=== Work instructions ===
The entries below are to be given back exactly, with images excluded.

=== Information provided ===
____________
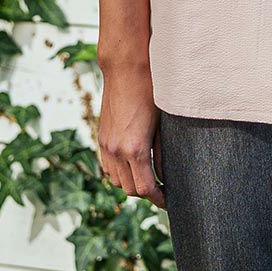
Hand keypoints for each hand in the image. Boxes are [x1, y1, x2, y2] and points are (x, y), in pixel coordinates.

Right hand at [96, 65, 165, 208]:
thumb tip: (166, 176)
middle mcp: (116, 151)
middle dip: (147, 193)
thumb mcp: (164, 125)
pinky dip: (120, 172)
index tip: (170, 200)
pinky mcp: (101, 137)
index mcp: (135, 149)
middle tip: (163, 190)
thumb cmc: (152, 92)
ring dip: (132, 183)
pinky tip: (133, 165)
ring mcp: (106, 144)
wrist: (126, 69)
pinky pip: (107, 166)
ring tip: (149, 178)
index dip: (159, 199)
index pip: (145, 189)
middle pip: (130, 189)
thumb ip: (164, 154)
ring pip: (116, 180)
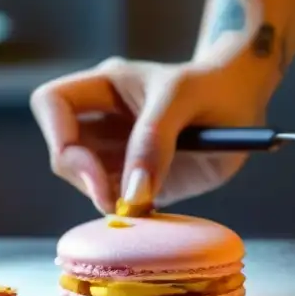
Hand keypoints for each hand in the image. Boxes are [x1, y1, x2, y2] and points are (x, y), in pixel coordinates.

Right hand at [30, 53, 270, 213]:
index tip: (87, 166)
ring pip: (85, 182)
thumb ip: (156, 138)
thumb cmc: (214, 87)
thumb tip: (133, 193)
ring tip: (144, 200)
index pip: (52, 103)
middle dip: (83, 176)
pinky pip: (115, 199)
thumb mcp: (187, 99)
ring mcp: (116, 151)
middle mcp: (102, 119)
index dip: (57, 135)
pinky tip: (149, 206)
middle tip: (115, 198)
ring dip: (105, 197)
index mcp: (105, 86)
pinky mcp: (136, 179)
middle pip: (63, 151)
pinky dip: (126, 209)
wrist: (242, 101)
____________
=== Solution below ===
Hand keypoints for each hand in the image. Boxes are [x1, y1, x2, y2] and points are (x, y), in pixel coordinates.

Right hand at [96, 65, 165, 208]:
thumb tip: (166, 176)
middle mcp: (116, 151)
middle dip: (147, 193)
thumb mcp: (164, 125)
pinky dip: (120, 172)
index tip: (170, 200)
pinky mcp: (101, 137)
index mcp: (135, 149)
middle tip: (163, 190)
thumb cmc: (152, 92)
ring dip: (132, 183)
pinky tip: (133, 165)
ring mcp: (106, 144)
wrist: (126, 69)
pinky pip: (107, 166)
ring tip: (149, 178)
index dip: (159, 199)
index pip: (145, 189)
middle pip: (130, 189)
thumb ip: (164, 154)
ring pip: (116, 180)
Hand keypoints for each hand in the image. Boxes are [x1, y1, x2, y2] and points are (x, y), in pixel coordinates.

Right hand at [30, 53, 270, 213]:
index tip: (87, 166)
ring pip: (85, 182)
thumb ip: (156, 138)
thumb cmc: (214, 87)
thumb tip: (133, 193)
ring tip: (144, 200)
index pip: (52, 103)
middle dip: (83, 176)
pinky pip: (115, 199)
thumb mcp: (187, 99)
ring mcp: (116, 151)
middle mcp: (102, 119)
index dip: (57, 135)
pinky tip: (149, 206)
middle tip: (115, 198)
ring dip: (105, 197)
index mcp: (105, 86)
pinky mcp: (136, 179)
middle pip: (63, 151)
pinky dip: (126, 209)
wrist: (242, 101)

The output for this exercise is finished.